Eck, Dirk van (1911-1968)

 
English | Nederlands

ECK, Dirk van (1911-1968)

Eck, Dirk van, jurist (Amersfoort 2-8-1911 - Nijmegen 6-5-1968). Zoon van Dirk van Eck, korporaal-zadelmaker, en Anna Gertrudis Theuwen. Gehuwd op 19-10-1942 met Theodora Jacoba Helena van Rassel (1911-1997). Dit huwelijk bleef kinderloos.

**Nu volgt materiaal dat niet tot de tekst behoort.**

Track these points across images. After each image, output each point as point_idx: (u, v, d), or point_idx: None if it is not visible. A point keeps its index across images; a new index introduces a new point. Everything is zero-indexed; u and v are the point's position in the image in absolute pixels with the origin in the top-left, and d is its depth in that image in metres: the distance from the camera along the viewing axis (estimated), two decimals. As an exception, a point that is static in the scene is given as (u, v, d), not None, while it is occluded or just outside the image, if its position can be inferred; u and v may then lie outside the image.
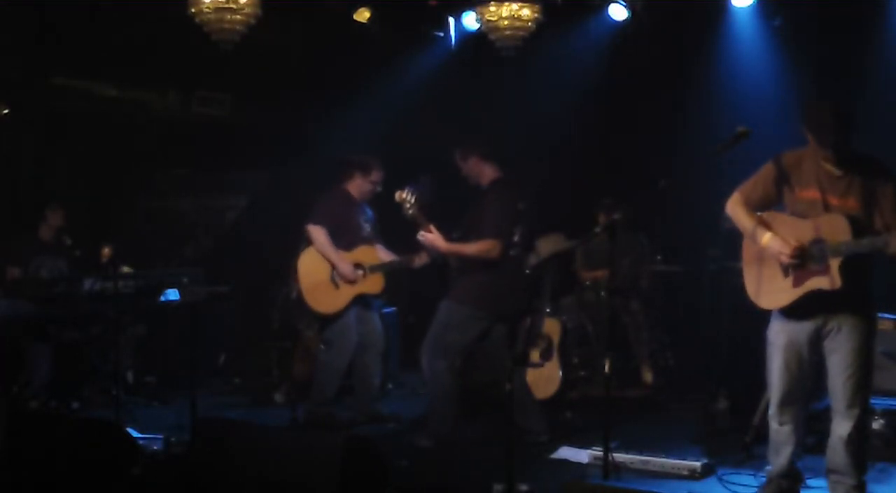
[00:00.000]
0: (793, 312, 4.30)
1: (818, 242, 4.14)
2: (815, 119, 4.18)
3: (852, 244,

afbeelding van Eck, Dirk vanEigenlijk was Dirk ('Dick') van Eck - het vijfde kind in een groot katholiek gezin van negen - voorbestemd om priester te worden. Als twaalfjarige jongen werd hij door zijn ouders ondergebracht in het seminarie van de paters redemptoristen in het Zuid-Limburgse Wittem. Hier kreeg Van Eck eerst een gymnasiale en vervolgens een theologische en filosofische vorming. Toen uiteindelijk de ware priesterroeping bleek te ontbreken ging hij in 1934 alsnog rechten studeren aan de Roomsch-Katholieke Universiteit te Nijmegen.

Het gezelligheidsleven in het Nijmeegse studentencorps 'Carolus Magnus' was niet aan deze lange, slungelachtige jongeman besteed. Enkele jaren ouder dan zijn jaargenoten en ingetogen, ernstig van aard concentreerde Van Eck zich volledig op de studie, wat overigens niet verhinderde dat hij aan zijn studententijd enkele levenslange vriendschappen overhield. Reeds na vier jaar, op 20 oktober 1938, behaalde hij cum laude de meestertitel.

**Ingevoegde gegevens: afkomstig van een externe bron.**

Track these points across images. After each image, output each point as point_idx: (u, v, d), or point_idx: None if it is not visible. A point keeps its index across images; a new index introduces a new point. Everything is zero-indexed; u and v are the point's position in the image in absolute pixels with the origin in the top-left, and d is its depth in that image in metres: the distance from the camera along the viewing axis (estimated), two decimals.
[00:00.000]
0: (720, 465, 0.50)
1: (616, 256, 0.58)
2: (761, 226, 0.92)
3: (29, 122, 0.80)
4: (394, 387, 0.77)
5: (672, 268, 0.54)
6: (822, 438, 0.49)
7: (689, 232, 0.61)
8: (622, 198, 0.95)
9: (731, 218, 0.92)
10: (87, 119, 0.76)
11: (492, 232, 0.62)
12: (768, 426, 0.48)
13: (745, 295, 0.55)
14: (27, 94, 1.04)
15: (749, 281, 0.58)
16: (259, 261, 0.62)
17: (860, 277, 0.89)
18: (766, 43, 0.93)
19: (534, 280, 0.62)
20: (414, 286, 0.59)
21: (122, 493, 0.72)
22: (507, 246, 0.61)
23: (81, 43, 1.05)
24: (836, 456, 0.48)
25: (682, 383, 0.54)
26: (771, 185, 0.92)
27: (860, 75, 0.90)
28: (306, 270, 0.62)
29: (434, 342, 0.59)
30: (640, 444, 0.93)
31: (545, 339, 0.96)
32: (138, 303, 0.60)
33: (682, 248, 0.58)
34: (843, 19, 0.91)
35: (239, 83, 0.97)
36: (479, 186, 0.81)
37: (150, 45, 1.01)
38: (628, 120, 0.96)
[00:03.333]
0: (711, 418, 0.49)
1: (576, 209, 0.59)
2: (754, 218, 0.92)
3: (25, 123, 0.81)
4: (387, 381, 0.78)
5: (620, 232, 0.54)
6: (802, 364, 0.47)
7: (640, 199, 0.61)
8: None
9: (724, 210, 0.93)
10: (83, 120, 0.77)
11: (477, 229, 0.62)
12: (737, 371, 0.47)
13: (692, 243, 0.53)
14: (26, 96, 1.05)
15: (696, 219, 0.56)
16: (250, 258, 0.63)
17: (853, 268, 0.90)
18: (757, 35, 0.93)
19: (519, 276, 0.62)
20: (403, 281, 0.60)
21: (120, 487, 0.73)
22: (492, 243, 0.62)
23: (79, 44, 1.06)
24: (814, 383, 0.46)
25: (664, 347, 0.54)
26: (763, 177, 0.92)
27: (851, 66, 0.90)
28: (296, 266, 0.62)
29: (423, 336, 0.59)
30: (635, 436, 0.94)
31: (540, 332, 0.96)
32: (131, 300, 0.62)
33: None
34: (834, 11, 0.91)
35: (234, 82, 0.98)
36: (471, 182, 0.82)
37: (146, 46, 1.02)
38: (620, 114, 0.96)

Inmiddels had Van Eck de aandacht getrokken van de hoogleraar strafrecht W.J.A.J. Duynstee. Deze pater familias van de Nijmeegse juridische faculteit onderkende niet alleen Van Ecks ontluikende wetenschappelijke begaafdheid, hij voelde - zelf redemptorist - ook een zekere verwantschap met de bij de redemptoristen geschoolde Van Eck. Omgekeerd koesterde Van Eck grote bewondering voor Duynstee, in wie hij een voorbeeld zag. Zij spraken dezelfde taal en deelden hun wetenschappelijke belangstelling voor de strafrechtsdogmatiek en de rechtsfilosofie. Op voorspraak van Duynstee werd Van Eck - amper een jaar na zijn afstuderen en niet gepromoveerd - in december 1939 in de juridische faculteit van de Nijmeegse universiteit benoemd tot lector in het strafprocesrecht en de criminologie. Overigens bracht de snelle statusverhoging binnen de universitaire gemeenschap Van Eck soms in pijnlijke verlegenheid. De jonge lector moest een enkele keer zijn vroegere jaargenoten examineren, wat hem minstens evenveel benauwde als de examinandi in kwestie. Reeds in dit eerste stadium van zijn carrière gaf Van Eck blijk van een eigenschap die hem ook tijdens zijn latere leven als hoogleraar - en ook als rechter - vaak werd toegedicht: hij vroeg grondig en streng, maar was mild in zijn oordeel.

Tijdens de Duitse bezetting ontplooide Van Eck een veelheid van activiteiten. Met zijn op 9 september 1940 uitgesproken openbare les Over de waarde der crimineele statistiek vestigde hij onmiddellijk zijn wetenschappelijke naam. Nog datzelfde jaar begon Van Eck privatissima op psychologisch en psychiatrisch gebied te volgen bij de privaatdocent forensische psychiatrie, J.J.G. Prick. In 1942 was hij samen met Prick een van de oprichters van het Tehuis voor bedreigde mannelijke jeugd 'De Winckelsteegh' in Nijmegen, een opvangcentrum voor gedetineerde minderjarigen. Datzelfde jaar bracht ook een grote verandering in Van Ecks persoonlijk leven: hij huwde Thea van Rassel, die hij kort tevoren had leren kennen.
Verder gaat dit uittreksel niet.